Hartford’s Bedford-Garden Streets Historic District is under consideration for inclusion on the National Register of Historic Places (NHRP).
The area under consideration is roughly bounded by Mather, Brook, and Bedford Streets and includes 30 buildings that historically served as dwellings, commercial properties, and religious facilities.
According to the application from the state’s historic preservation office to have the district placed on the NHRP, the district consists of a “6.18-acre residential development on the west end of the Clay-Arsenal neighborhood in the North End section of the City of Hartford” and encompasses 28 residential building, 2 mixed-use residential and commercial buildings, 2 religious buildings, and 6 vacant lots.
All buildings in the district were constructed between 1922 and 1925 and are “contributing resources” to the district’s character.
Three of the district’s vacant lots originally contained residential buildings that have since been demolished. Two lots were never developed.
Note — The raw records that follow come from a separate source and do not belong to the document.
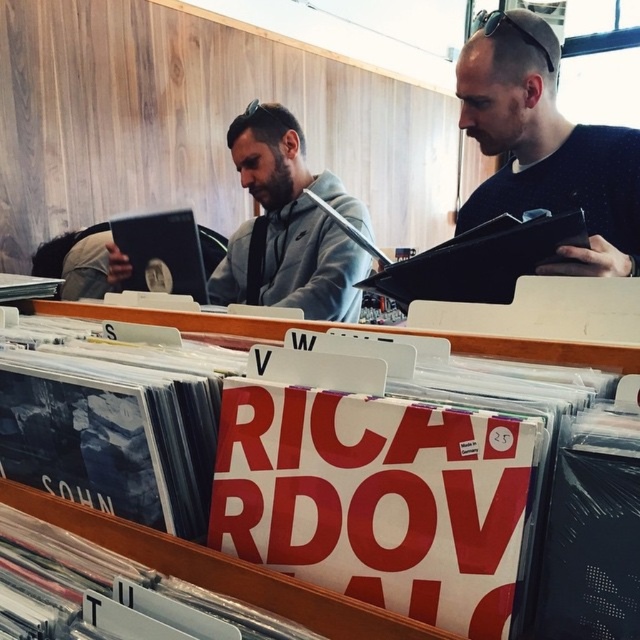
Question: Can you confirm if black matte book at upper right is positioned to the right of gray matte hoodie at center?

Choices:
 (A) no
 (B) yes

Answer: (B)

Question: Does white plastic record case at center appear over gray matte hoodie at center?

Choices:
 (A) yes
 (B) no

Answer: (B)

Question: Considering the real-world distances, which object is closest to the gray matte hoodie at center?

Choices:
 (A) white plastic record case at center
 (B) black matte book at upper right

Answer: (B)

Question: Among these objects, which one is nearest to the camera?

Choices:
 (A) white plastic record case at center
 (B) black matte book at upper right

Answer: (A)

Question: Which of the following is the farthest from the observer?

Choices:
 (A) (237, 253)
 (B) (435, 563)

Answer: (A)

Question: Is white plastic record case at center above gray matte hoodie at center?

Choices:
 (A) no
 (B) yes

Answer: (A)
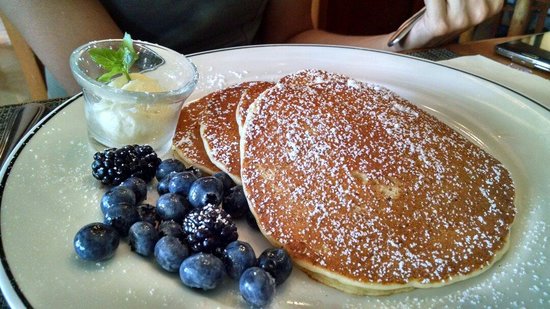
Locate an element on the screen. Image resolution: width=550 pixels, height=309 pixels. wooden table leg in the background on the top right is located at coordinates (526, 20).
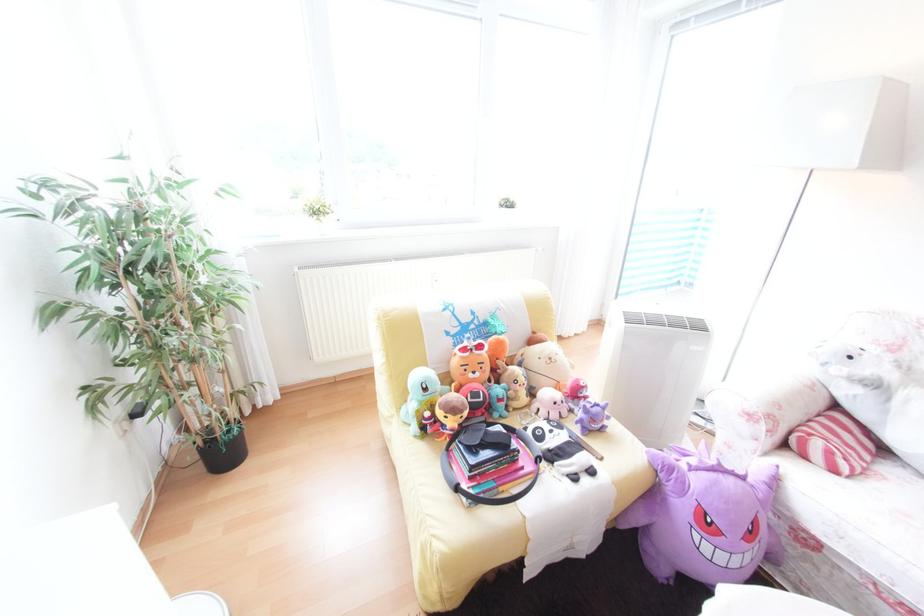
Where is `panda plush toy`? panda plush toy is located at coordinates (565, 448).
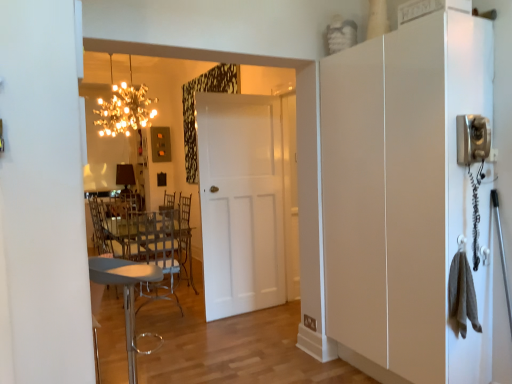
Question: Is the surface of sparkling crystal chandelier at upper center in direct contact with white matte cabinet at right?

Choices:
 (A) yes
 (B) no

Answer: (B)

Question: Does sparkling crystal chandelier at upper center have a lesser width compared to white matte cabinet at right?

Choices:
 (A) no
 (B) yes

Answer: (A)

Question: From the image's perspective, is sparkling crystal chandelier at upper center located beneath white matte cabinet at right?

Choices:
 (A) no
 (B) yes

Answer: (A)

Question: Can you confirm if sparkling crystal chandelier at upper center is positioned to the right of white matte cabinet at right?

Choices:
 (A) no
 (B) yes

Answer: (A)

Question: Can you confirm if sparkling crystal chandelier at upper center is shorter than white matte cabinet at right?

Choices:
 (A) yes
 (B) no

Answer: (A)

Question: Considering the relative sizes of sparkling crystal chandelier at upper center and white matte cabinet at right in the image provided, is sparkling crystal chandelier at upper center bigger than white matte cabinet at right?

Choices:
 (A) yes
 (B) no

Answer: (B)

Question: Is metallic gray stool at lower left, which ranks as the 1th chair in front-to-back order, beside sparkling crystal chandelier at upper center?

Choices:
 (A) no
 (B) yes

Answer: (A)

Question: Is metallic gray stool at lower left, the 2th chair from the back, positioned far away from sparkling crystal chandelier at upper center?

Choices:
 (A) yes
 (B) no

Answer: (A)

Question: Is metallic gray stool at lower left, the 2th chair from the back, outside sparkling crystal chandelier at upper center?

Choices:
 (A) no
 (B) yes

Answer: (B)

Question: Is metallic gray stool at lower left, which ranks as the 1th chair in front-to-back order, to the left of sparkling crystal chandelier at upper center from the viewer's perspective?

Choices:
 (A) yes
 (B) no

Answer: (B)

Question: Is metallic gray stool at lower left, the 2th chair from the back, in front of sparkling crystal chandelier at upper center?

Choices:
 (A) yes
 (B) no

Answer: (A)

Question: Is metallic gray stool at lower left, which ranks as the 1th chair in front-to-back order, taller than sparkling crystal chandelier at upper center?

Choices:
 (A) yes
 (B) no

Answer: (A)

Question: From the image's perspective, is clear plastic chair at center, which is the 1th chair in back-to-front order, located beneath sparkling crystal chandelier at upper center?

Choices:
 (A) no
 (B) yes

Answer: (B)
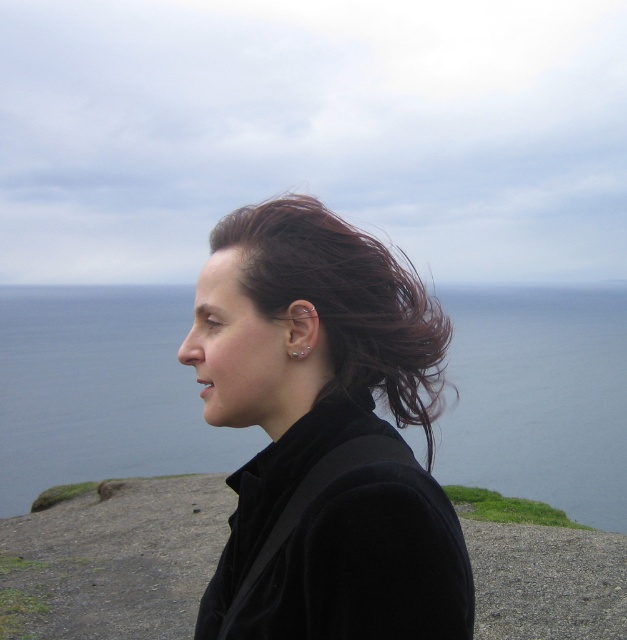
Who is taller, matte black hair at center or blue water at center?

With more height is blue water at center.

The image size is (627, 640). I want to click on matte black hair at center, so click(325, 432).

Does matte black hair at center have a smaller size compared to dark brown hair at center?

No.

Can you confirm if matte black hair at center is positioned below dark brown hair at center?

Correct, matte black hair at center is located below dark brown hair at center.

Identify the location of matte black hair at center. (325, 432).

This screenshot has width=627, height=640. Identify the location of blue water at center. (100, 390).

Between blue water at center and dark brown hair at center, which one is positioned higher?

blue water at center

Find the location of a particular element. The height and width of the screenshot is (640, 627). blue water at center is located at coordinates (100, 390).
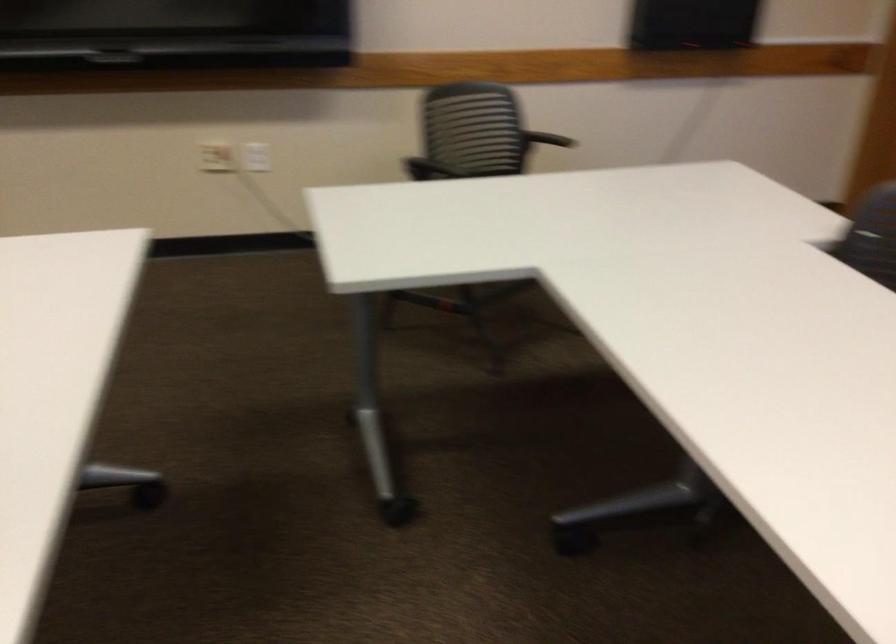
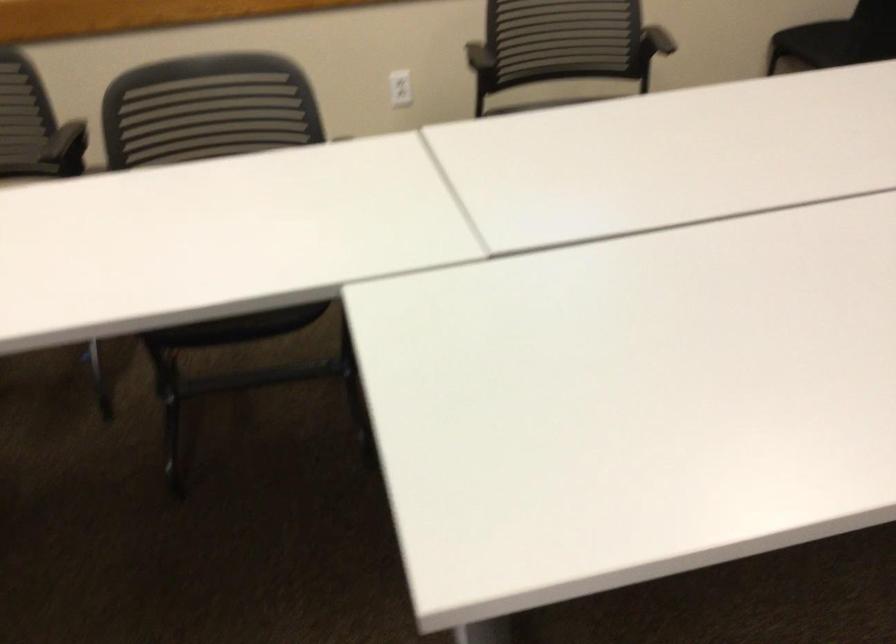
How did the camera likely rotate?

The camera's rotation is toward left-down.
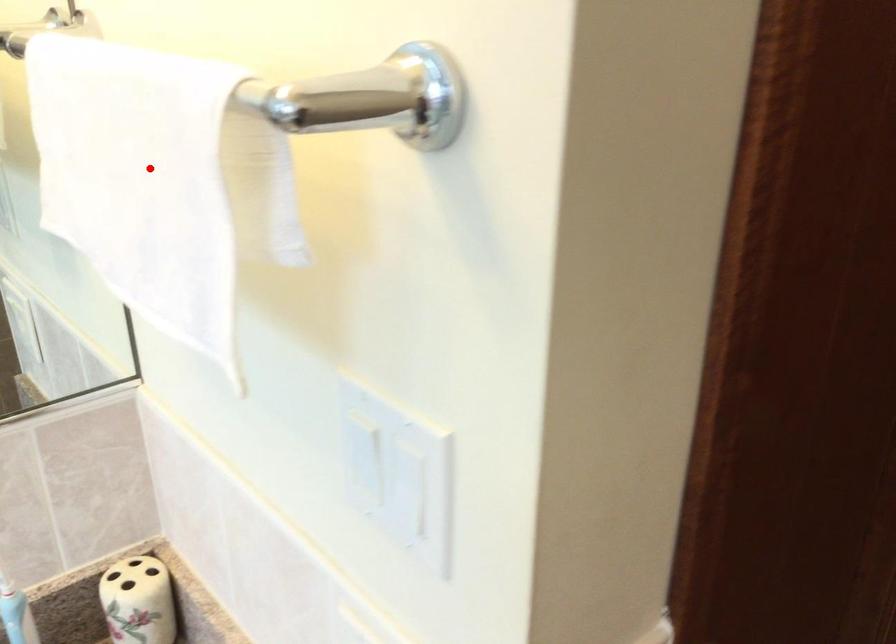
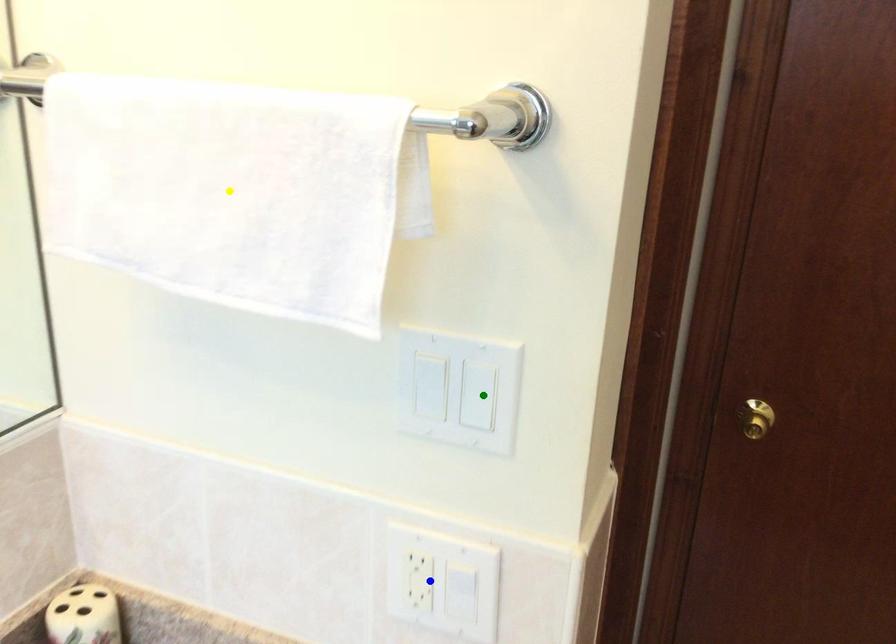
Question: I am providing you with two images of the same scene from different viewpoints. A red point is marked on the first image. You are given multiple points on the second image. Which point in image 2 is actually the same real-world point as the red point in image 1?

Choices:
 (A) green point
 (B) yellow point
 (C) blue point

Answer: (B)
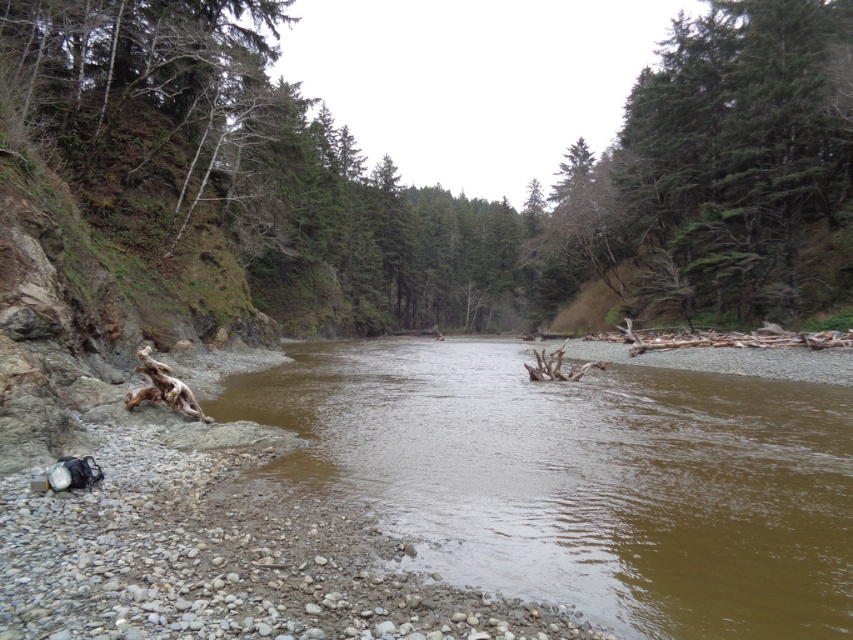
You are standing at the edge of the river and want to take a photo of both the brown muddy water at center and the green textured tree at upper right. Which object will appear larger in your photo?

The brown muddy water at center will appear larger in the photo because it is closer to the viewer than the green textured tree at upper right.

You are a kayaker planning to navigate the river shown in the image. You see the brown muddy water at center and the green textured tree at upper right. Which object is positioned higher in the scene?

The green textured tree at upper right is positioned higher in the scene than the brown muddy water at center, as the water is located below the tree.

You are standing at the riverbank in the scene and want to reach a specific point marked at coordinates point (416, 429). If your maximum comfortable walking distance is 15 meters, can you comfortably reach that point without straying too far?

The point (416, 429) is 13.59 meters from the viewer, which is within your maximum comfortable walking distance of 15 meters. Therefore, you can comfortably reach it without straying too far.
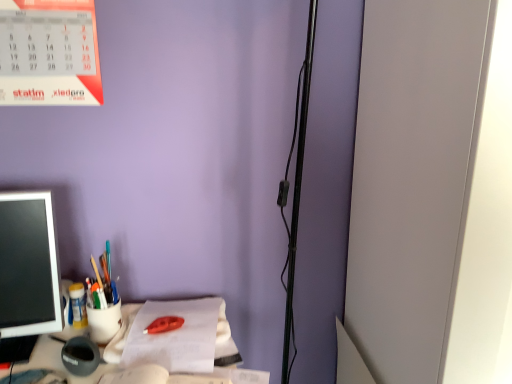
Identify the location of blank space situated above white paper at center (from a real-world perspective). (174, 326).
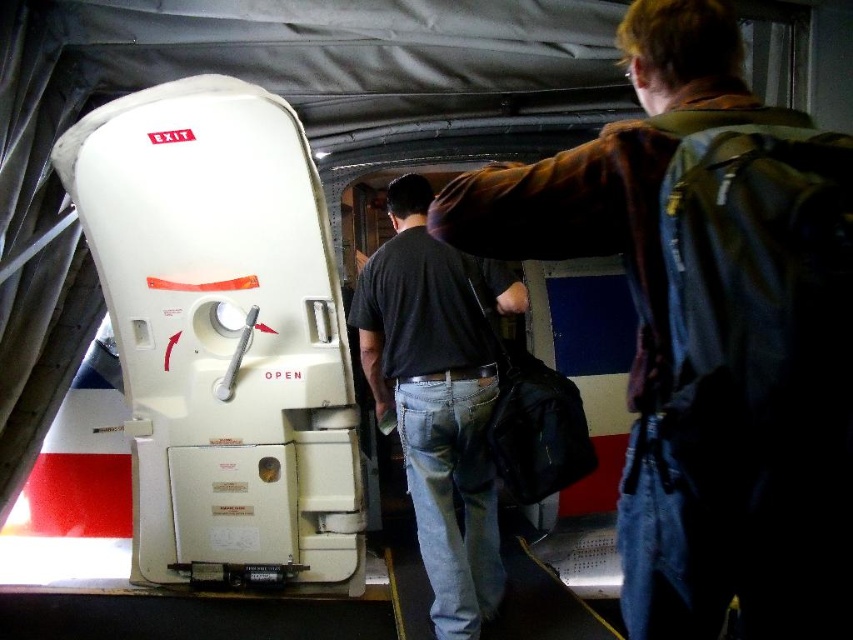
Consider the image. Can you confirm if denim jacket at upper right is thinner than dark blue jeans at center?

In fact, denim jacket at upper right might be wider than dark blue jeans at center.

Can you confirm if denim jacket at upper right is positioned above dark blue jeans at center?

Yes.

Find the location of a particular element. The height and width of the screenshot is (640, 853). denim jacket at upper right is located at coordinates (708, 326).

You are a GUI agent. You are given a task and a screenshot of the screen. Output one action in this format:
    pyautogui.click(x=<x>, y=<y>)
    Task: Click on the denim jacket at upper right
    This screenshot has width=853, height=640.
    Given the screenshot: What is the action you would take?
    pyautogui.click(x=708, y=326)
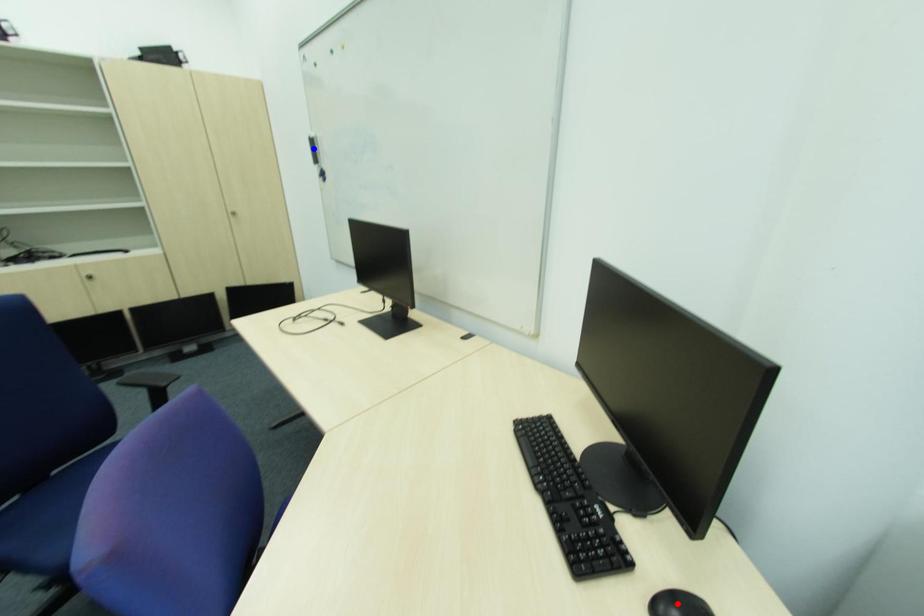
Question: In the image, two points are highlighted. Which point is nearer to the camera? Reply with the corresponding letter.

Choices:
 (A) blue point
 (B) red point

Answer: (B)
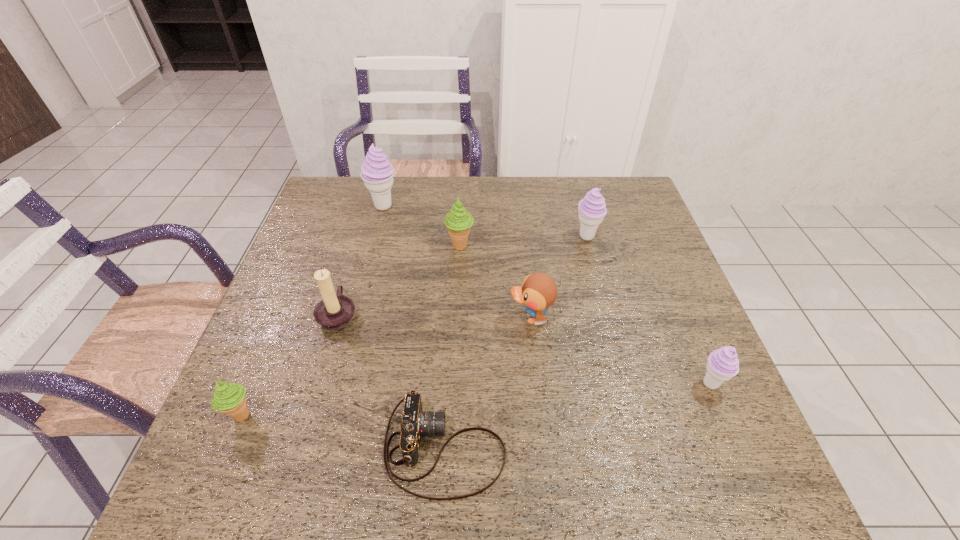
Locate an element on the screen. This screenshot has height=540, width=960. vacant point located between the brown camera and the second smallest purple icecream is located at coordinates (516, 342).

Find the location of a particular element. The height and width of the screenshot is (540, 960). free spot between the second farthest purple icecream and the farther green icecream is located at coordinates (523, 241).

I want to click on unoccupied area between the candle holder and the nearer green icecream, so click(x=290, y=364).

I want to click on object that can be found as the fifth closest to the duck, so click(335, 311).

The image size is (960, 540). I want to click on object that can be found as the closest to the leftmost purple icecream, so click(x=458, y=221).

Select which icecream appears as the fourth closest to the tallest object. Please provide its 2D coordinates. Your answer should be formatted as a tuple, i.e. [(x, y)], where the tuple contains the x and y coordinates of a point satisfying the conditions above.

[(723, 364)]

The image size is (960, 540). In order to click on the second closest icecream to the brown candle holder in this screenshot , I will do `click(458, 221)`.

The width and height of the screenshot is (960, 540). I want to click on purple icecream identified as the second closest to the blue duck, so click(723, 364).

Find the location of a particular element. The image size is (960, 540). the closest purple icecream relative to the second nearest icecream is located at coordinates (592, 209).

Where is `vacant region that satisfies the following two spatial constraints: 1. on the front side of the second nearest icecream; 2. on the front-facing side of the camera`? The width and height of the screenshot is (960, 540). vacant region that satisfies the following two spatial constraints: 1. on the front side of the second nearest icecream; 2. on the front-facing side of the camera is located at coordinates tap(737, 448).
According to the application, the vacant properties are not a contributing resource to the district.
The district’s architecture, which includes 28 small-scale brick apartment buildings and two mixed-use buildings, is also a contributing factor to the state’s application for NHRP consideration. The architecture includes a mix of Classical Revival, Jacobean Revival, and Mediterranean Revival styles. Additionally, two former synagogues were built in Romanesque Revival and Classical Revival styles.

According to the state’s application, the district “retains its historic layout and architectural character, with densely spaced rows of similarly designed, early twentieth century masonry apartment houses.”
The application includes detailed descriptions of the buildings in the district, including considerable detail about architecture and a brief history of the building’s use. In some cases, buildings in the district have already been separately listed in the NHRP.
Among those buildings is the Beth Hamedrash Hagodol Synagogue, a Romanesque Revival style building constructed during the early 1920s by Hartford-based architects Berenson and Moses. The building was individual listed on the NHRP in 1995. The Chevry Lomday Mishnayes Synagogue, built in 1924 in the Classical Revival style, was also listed on the NHRP in 1995 and is one of the buildings included in the state’s current application for the Bedford-Gardens Historic District.

The application for NHRP consideration requires a statement of integrity on the property or district under consideration. The Bedford-Forest District, according to the application, “possesses integrity of location” with the buildings in the district maintaining their original foundations and positions. In addition, the majority of the district’s architectural elements remain with only minor alterations that have “only minimally impacted integrity of materials and workmanship and have not changed the overall significance of the District.”
In addition, the application states that most of the buildings still serve their original function, mostly as multi-family institutions. One change is the district’s former synagogues, which were converted into churches after the district’s original Orthodox congregations moved in the 1960s. However, the buildings still function as houses of worship.
Overall, the application concludes that the district “continues to convey strong feeling and association with its early twentieth-century residential history as a speculative subdivision characterized by densely spaced rows of modest, working-class, similarly designed masonry apartment buildings.”
The application states that the district meets two criteria for inclusion on the NHRP, that of a property associated with events that have made a significant contribution to broad patterns of American history and that of a property that “embodies the distinctive characteristics of a type, period, or method of construction.”
The register, maintained by the National Park Service, currently contains more than 98,000 properties. Properties that appear on the list are eligible to receive a number of benefits, including federal preservation grants, federal investment tax credits, and state-level tax benefits and grant opportunities.